- What needs to be done -
A single number is required: how many lines below include the string "projects".

- Dataset entries -

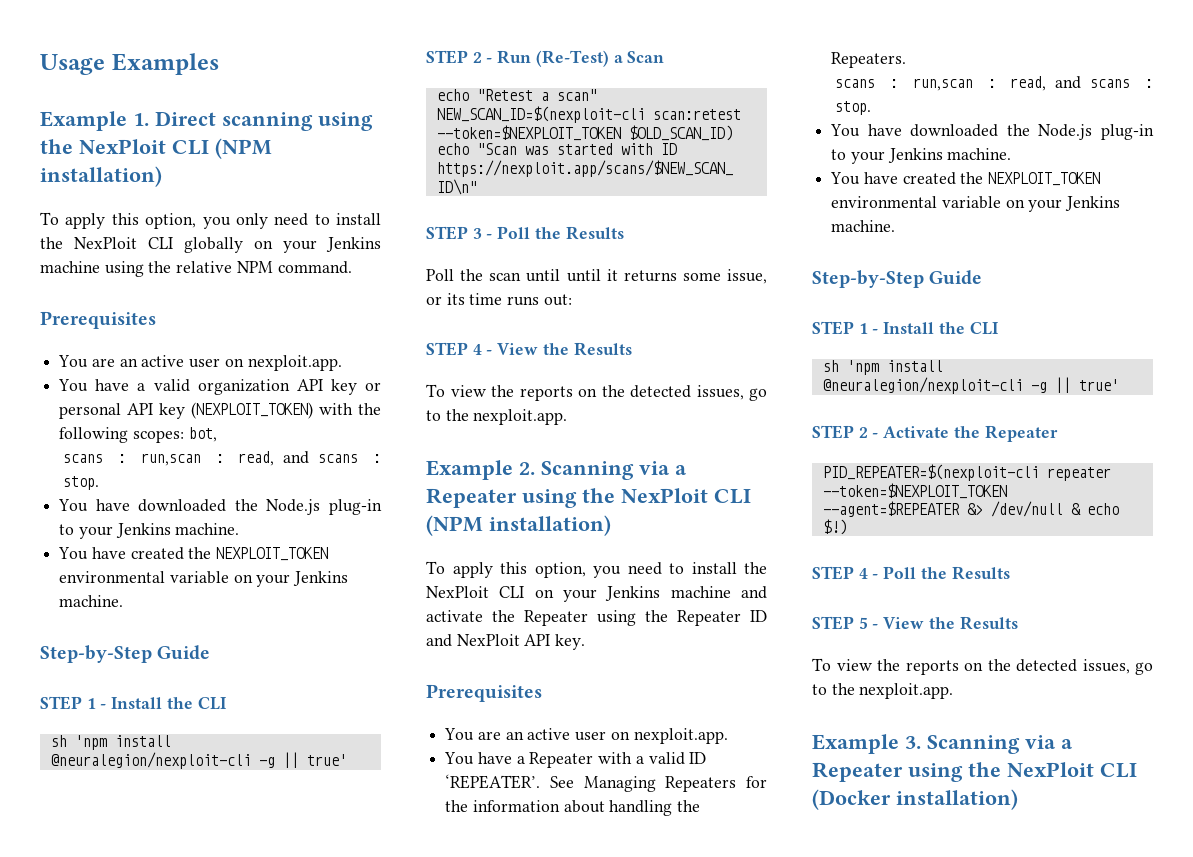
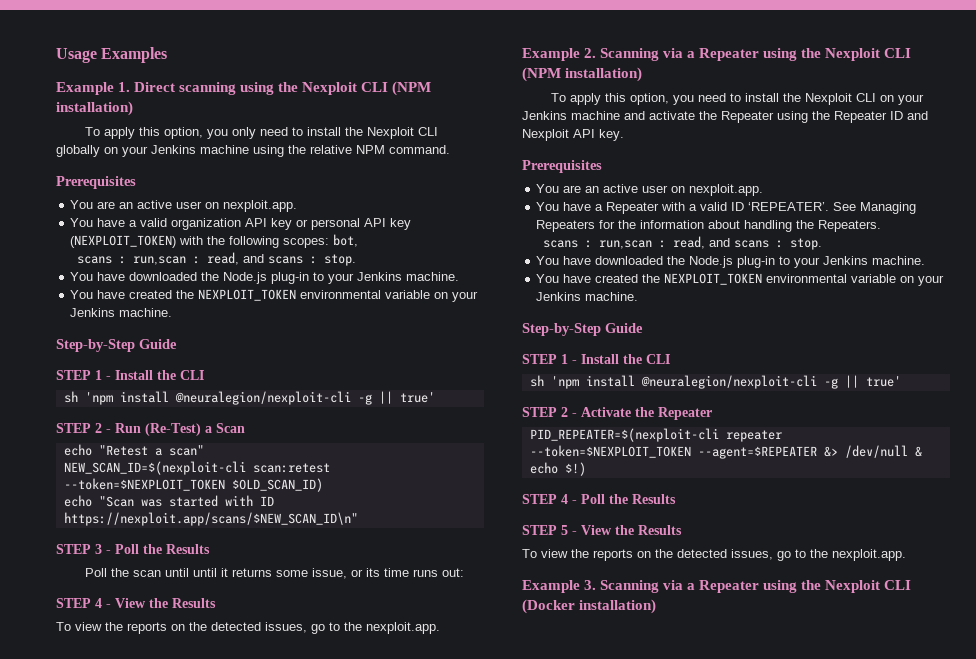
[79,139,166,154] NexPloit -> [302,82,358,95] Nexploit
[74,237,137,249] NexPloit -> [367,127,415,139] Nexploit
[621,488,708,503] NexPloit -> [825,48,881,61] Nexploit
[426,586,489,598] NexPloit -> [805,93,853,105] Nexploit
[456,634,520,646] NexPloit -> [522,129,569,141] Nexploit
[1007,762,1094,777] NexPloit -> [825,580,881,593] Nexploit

---

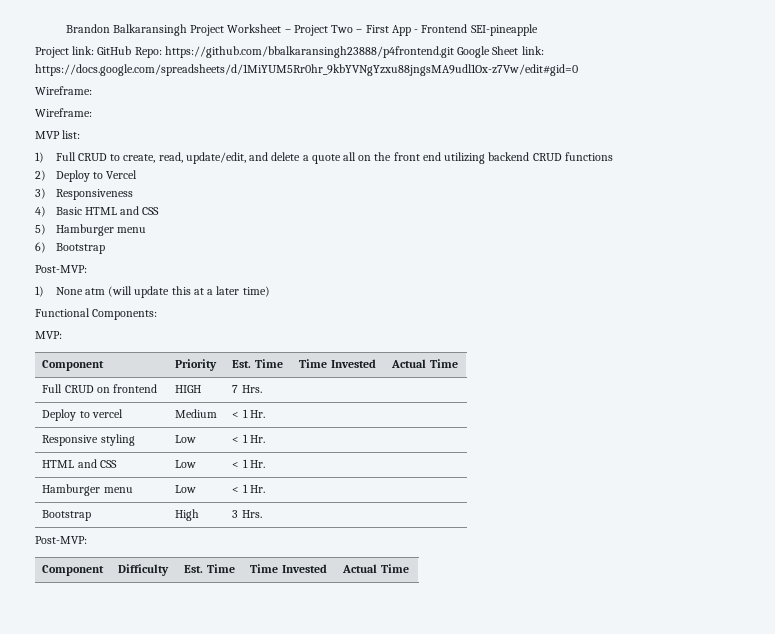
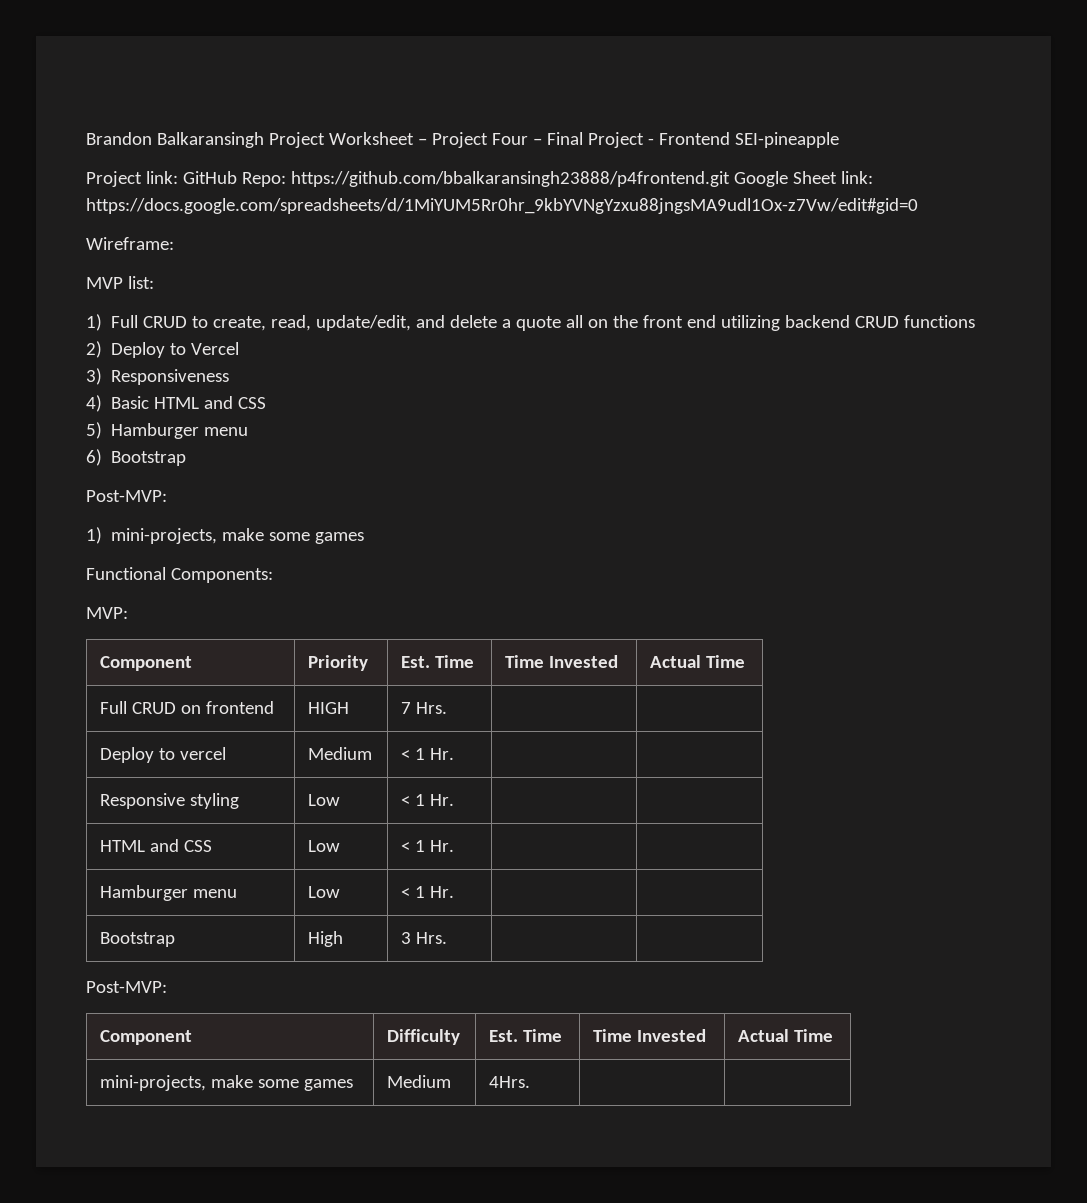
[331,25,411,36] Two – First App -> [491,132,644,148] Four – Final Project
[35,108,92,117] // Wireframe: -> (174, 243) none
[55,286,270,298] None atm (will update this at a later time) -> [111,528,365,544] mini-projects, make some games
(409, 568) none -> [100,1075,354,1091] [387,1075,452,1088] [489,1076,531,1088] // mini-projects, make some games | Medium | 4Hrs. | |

...

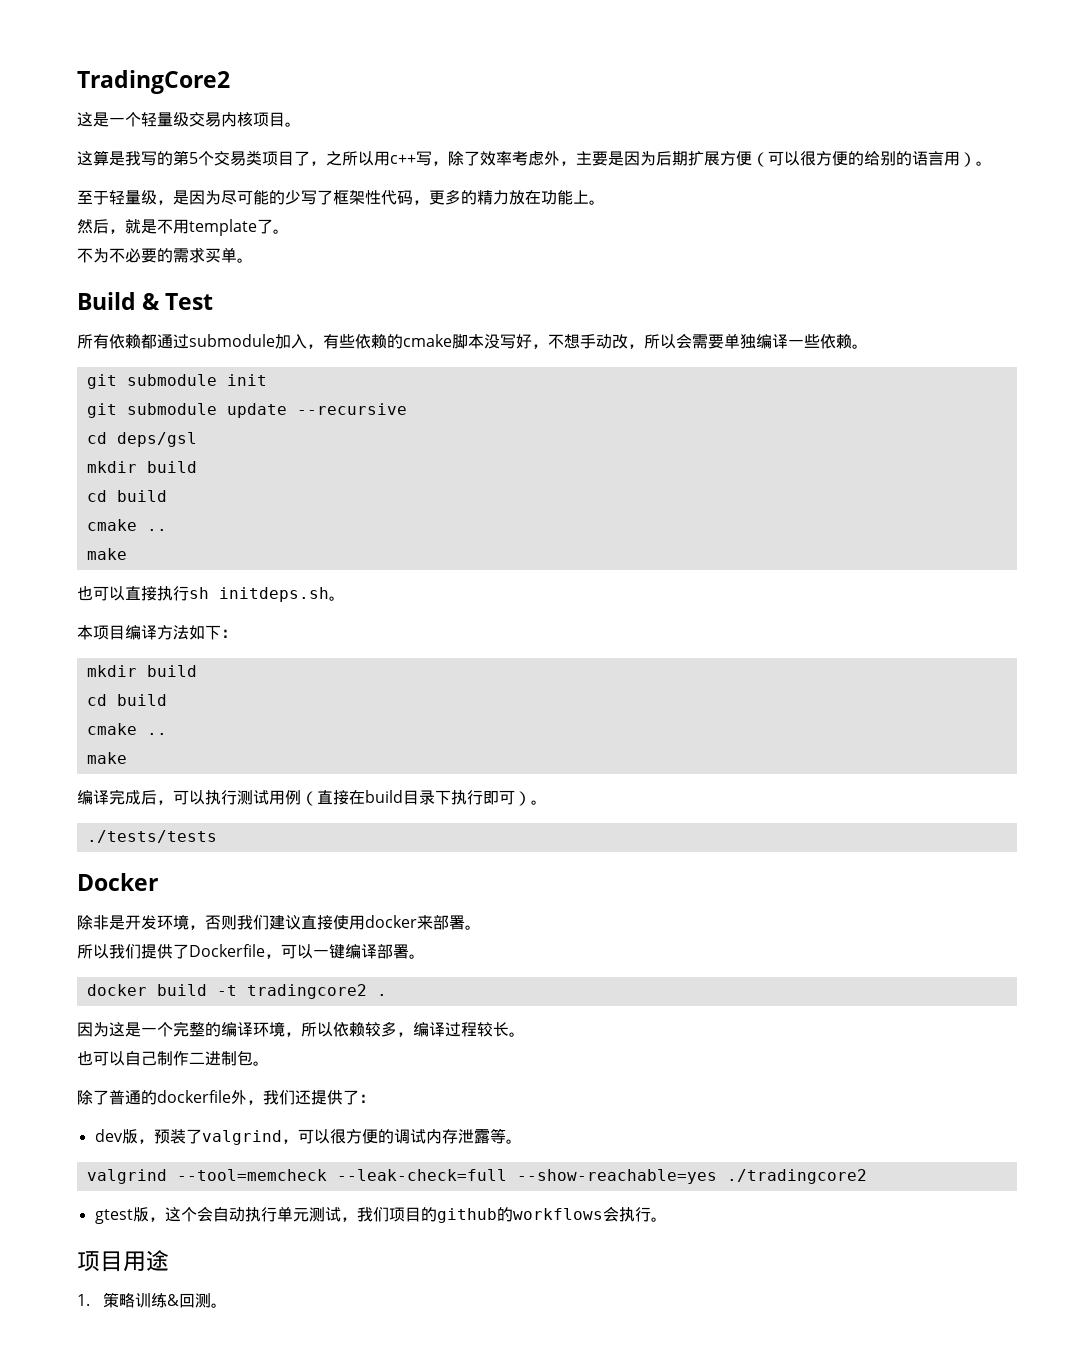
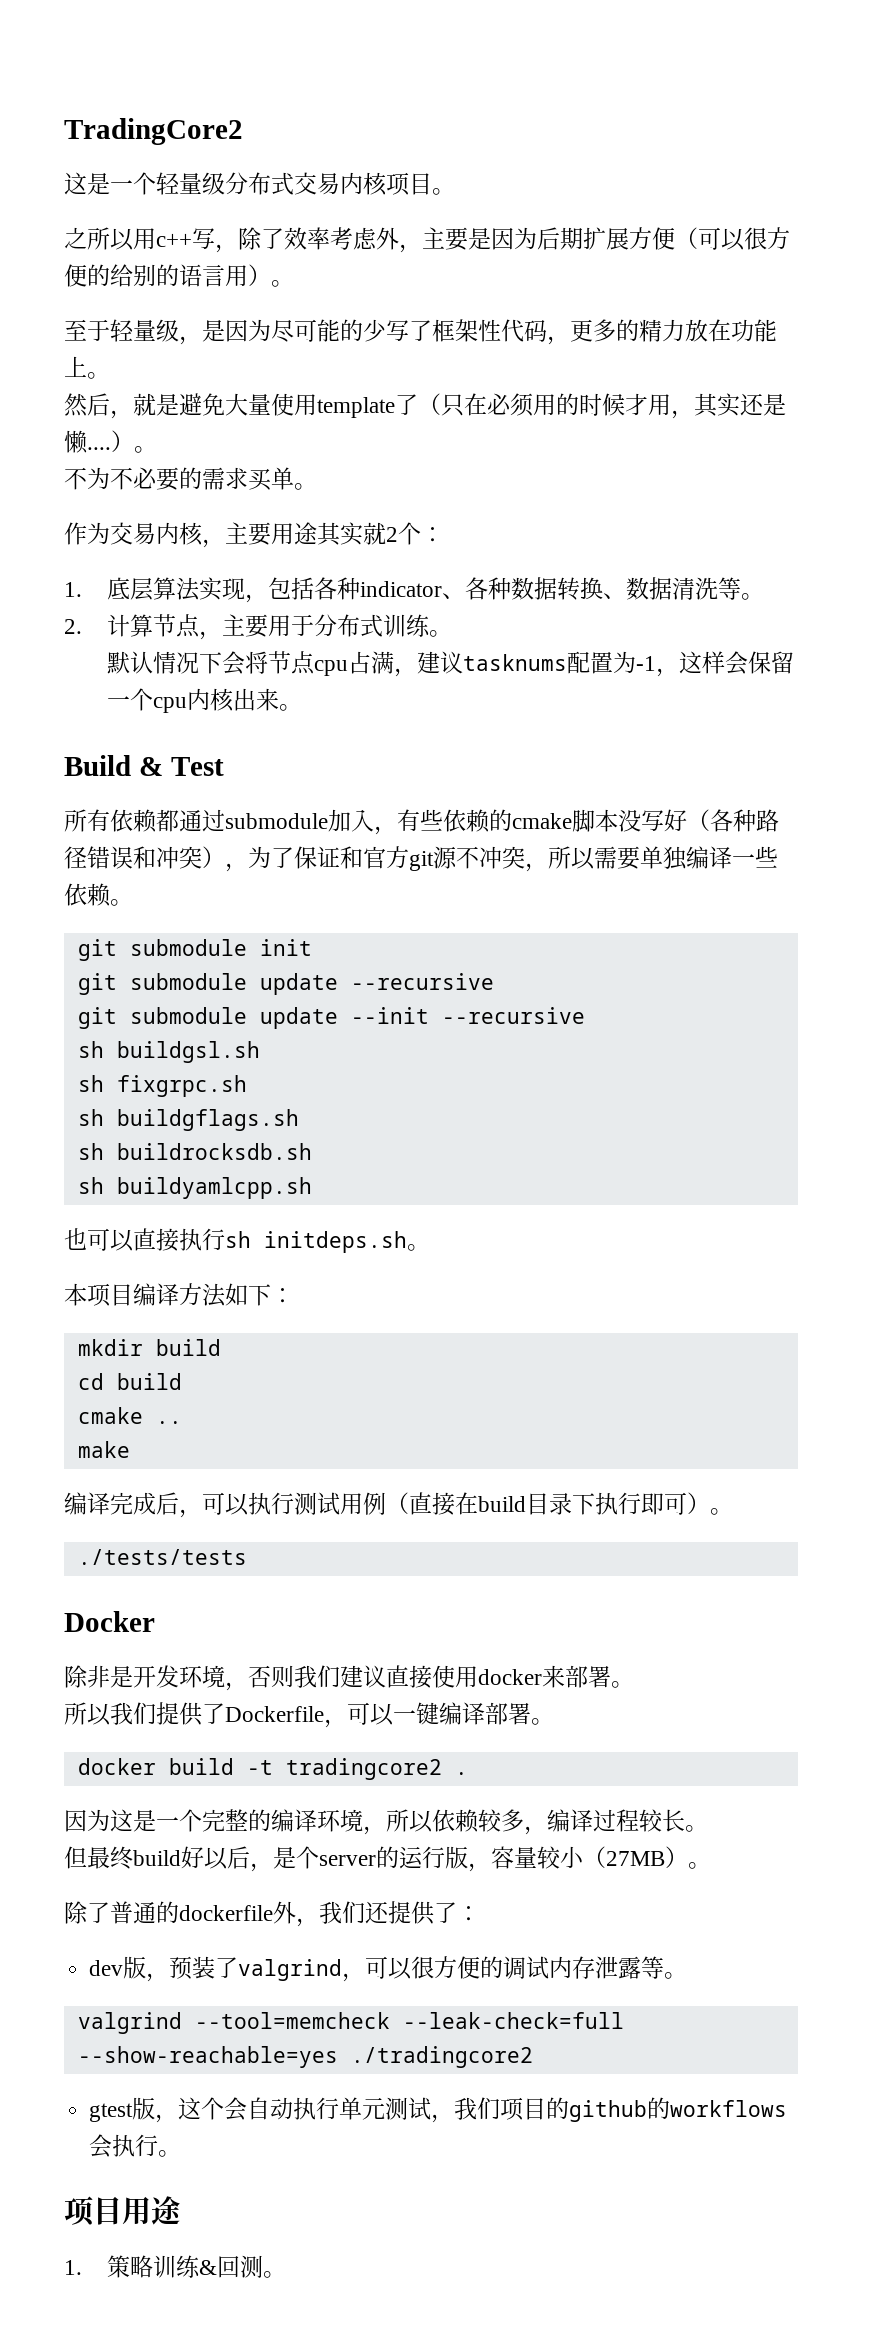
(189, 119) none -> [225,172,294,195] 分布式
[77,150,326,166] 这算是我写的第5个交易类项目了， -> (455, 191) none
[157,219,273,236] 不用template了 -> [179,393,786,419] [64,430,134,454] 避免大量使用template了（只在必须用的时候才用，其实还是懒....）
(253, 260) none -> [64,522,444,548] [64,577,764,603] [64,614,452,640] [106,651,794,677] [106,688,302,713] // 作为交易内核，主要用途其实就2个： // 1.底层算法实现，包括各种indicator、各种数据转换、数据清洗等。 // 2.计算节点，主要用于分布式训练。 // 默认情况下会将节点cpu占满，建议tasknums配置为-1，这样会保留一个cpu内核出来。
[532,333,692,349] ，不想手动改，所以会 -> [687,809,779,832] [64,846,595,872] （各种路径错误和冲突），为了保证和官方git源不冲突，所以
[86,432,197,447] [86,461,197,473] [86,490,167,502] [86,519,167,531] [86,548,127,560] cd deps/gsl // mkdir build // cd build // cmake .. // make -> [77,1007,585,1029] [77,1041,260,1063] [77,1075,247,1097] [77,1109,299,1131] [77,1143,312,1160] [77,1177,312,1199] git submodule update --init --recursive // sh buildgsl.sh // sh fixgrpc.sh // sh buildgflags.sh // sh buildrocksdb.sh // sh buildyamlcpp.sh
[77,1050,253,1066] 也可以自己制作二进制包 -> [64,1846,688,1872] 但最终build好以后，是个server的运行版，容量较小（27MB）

- Response -
2